* _Apply what you read_
A – Translate this sentence from the abstract on insurance and tort law into Spanish: "It analyzes how that insurance influences tort law’s potential foundations, justifications, functions, or objectives: compensation, deterrence, corrective justice, retribution, or civil recourse."
B – Reproduce the records word for word, everything from their first line down to the line containing "und Weiterbildung".

Baker on the Place of Insurance in Tort Theory

Tom Baker has posted to SSRN What Is Insurance for Tort Law?.  The abstract provides:

This Article reexamines the relationship between liability insurance and tort law to answer a deceptively simple but foundational question: What is insurance for tort law? Building on prior work and responding to the recent call by Abraham and Sharkey to close the “glaring gap” in tort theory, the Article makes both descriptive and normative contributions. It summarizes how liability insurance structures tort law in action—determining which claims are brought, who defends them, and who pays—as well as how insurance shapes tort doctrine by channeling litigation toward insured defendants and insured causes of action. It analyzes how that insurance influences tort law’s potential foundations, justifications, functions, or objectives: compensation, deterrence, corrective justice, retribution, or civil recourse. And it argues that liability insurance is not merely a mechanism for satisfying tort judgments but a constitutive force that shapes the distribution of correction and civil recourse. Drawing on the work of Stephen Perry and John Gardner, the Article introduces a framework for understanding how insurance law and market practice define who has meaningful access to corrective justice and civil recourse. It urges influential tort theorists to reconsider their exclusion of insurance from normative analysis and calls for courts to weigh the presence of liability insurance when evaluating whether to expand tort doctrine—while cautioning against judicial efforts to predict insurance market responses. By integrating insights from insurance law, tort practice, and moral theory, the Article strengthens the case for treating liability insurance as central to understanding what tort law is, does, and ought to be.

Transcribed page contents
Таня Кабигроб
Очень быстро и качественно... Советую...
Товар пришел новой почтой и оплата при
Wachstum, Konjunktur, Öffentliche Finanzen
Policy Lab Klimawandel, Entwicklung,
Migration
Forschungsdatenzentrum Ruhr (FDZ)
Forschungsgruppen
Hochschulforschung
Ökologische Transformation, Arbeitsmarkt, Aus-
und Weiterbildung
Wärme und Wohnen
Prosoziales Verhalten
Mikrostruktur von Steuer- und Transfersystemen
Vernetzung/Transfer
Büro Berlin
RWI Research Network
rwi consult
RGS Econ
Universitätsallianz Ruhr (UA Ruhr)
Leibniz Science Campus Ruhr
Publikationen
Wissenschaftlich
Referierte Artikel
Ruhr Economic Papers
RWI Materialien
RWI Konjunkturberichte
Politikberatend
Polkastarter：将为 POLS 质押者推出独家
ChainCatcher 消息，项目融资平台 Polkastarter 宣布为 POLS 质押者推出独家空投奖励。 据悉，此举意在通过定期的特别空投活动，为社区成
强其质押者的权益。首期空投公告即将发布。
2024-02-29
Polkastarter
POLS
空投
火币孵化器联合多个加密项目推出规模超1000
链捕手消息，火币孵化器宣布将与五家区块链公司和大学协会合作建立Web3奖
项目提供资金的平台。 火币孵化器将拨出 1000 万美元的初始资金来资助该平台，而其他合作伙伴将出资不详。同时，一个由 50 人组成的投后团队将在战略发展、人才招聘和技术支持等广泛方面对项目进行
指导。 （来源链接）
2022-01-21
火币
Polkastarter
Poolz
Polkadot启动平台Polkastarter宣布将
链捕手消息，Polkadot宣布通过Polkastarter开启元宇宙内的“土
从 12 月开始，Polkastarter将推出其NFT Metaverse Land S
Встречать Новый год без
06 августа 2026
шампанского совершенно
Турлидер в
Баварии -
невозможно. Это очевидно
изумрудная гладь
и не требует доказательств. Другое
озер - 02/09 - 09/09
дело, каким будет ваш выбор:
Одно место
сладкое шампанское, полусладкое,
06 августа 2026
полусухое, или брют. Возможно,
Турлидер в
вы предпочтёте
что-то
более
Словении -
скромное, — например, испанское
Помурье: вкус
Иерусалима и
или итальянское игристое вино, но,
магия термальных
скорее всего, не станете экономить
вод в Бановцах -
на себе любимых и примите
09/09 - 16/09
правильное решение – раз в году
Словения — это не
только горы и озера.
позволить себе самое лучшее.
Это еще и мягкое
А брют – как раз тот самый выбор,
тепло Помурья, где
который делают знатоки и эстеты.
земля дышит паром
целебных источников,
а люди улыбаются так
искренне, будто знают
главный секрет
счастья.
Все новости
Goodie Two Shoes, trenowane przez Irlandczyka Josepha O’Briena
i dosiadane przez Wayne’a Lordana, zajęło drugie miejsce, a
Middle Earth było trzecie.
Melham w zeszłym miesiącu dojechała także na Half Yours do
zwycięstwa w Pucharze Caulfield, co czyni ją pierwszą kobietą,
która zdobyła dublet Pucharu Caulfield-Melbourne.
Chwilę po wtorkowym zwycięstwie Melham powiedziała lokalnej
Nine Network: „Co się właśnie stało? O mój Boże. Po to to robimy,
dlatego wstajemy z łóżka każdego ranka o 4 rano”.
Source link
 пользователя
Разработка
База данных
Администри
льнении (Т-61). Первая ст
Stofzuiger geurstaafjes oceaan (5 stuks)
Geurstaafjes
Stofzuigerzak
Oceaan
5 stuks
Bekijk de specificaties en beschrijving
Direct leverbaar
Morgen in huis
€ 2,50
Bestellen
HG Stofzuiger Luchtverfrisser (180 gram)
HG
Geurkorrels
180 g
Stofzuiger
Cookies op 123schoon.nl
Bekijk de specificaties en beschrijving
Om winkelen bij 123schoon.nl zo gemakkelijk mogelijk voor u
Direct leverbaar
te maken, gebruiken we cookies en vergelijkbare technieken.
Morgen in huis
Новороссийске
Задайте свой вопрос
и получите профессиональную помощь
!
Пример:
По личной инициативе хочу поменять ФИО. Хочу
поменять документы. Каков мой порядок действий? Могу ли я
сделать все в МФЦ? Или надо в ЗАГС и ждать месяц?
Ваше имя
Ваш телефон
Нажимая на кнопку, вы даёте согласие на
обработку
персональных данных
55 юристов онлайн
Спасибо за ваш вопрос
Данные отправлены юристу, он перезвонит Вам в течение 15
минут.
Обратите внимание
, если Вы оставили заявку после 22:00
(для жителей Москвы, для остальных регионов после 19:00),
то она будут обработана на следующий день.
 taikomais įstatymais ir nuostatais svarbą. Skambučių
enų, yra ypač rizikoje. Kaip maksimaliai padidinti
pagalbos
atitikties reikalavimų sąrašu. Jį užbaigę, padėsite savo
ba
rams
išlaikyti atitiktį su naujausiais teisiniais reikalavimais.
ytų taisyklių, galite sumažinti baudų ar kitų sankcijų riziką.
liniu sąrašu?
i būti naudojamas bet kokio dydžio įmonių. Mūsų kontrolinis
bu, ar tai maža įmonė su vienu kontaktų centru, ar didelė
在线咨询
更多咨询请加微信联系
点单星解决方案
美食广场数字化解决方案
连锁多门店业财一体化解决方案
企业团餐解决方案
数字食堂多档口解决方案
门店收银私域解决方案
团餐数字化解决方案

* _Responses by task_
A – Analiza cómo ese seguro influye en los posibles fundamentos, justificaciones, funciones u objetivos del derecho de daños: la compensación, la disuasión, la justicia correctiva, la retribución o el recurso civil.

B –
Таня Кабигроб
Очень быстро и качественно... Советую...
Товар пришел новой почтой и оплата при
Wachstum, Konjunktur, Öffentliche Finanzen
Policy Lab Klimawandel, Entwicklung,
Migration
Forschungsdatenzentrum Ruhr (FDZ)
Forschungsgruppen
Hochschulforschung
Ökologische Transformation, Arbeitsmarkt, Aus-
und Weiterbildung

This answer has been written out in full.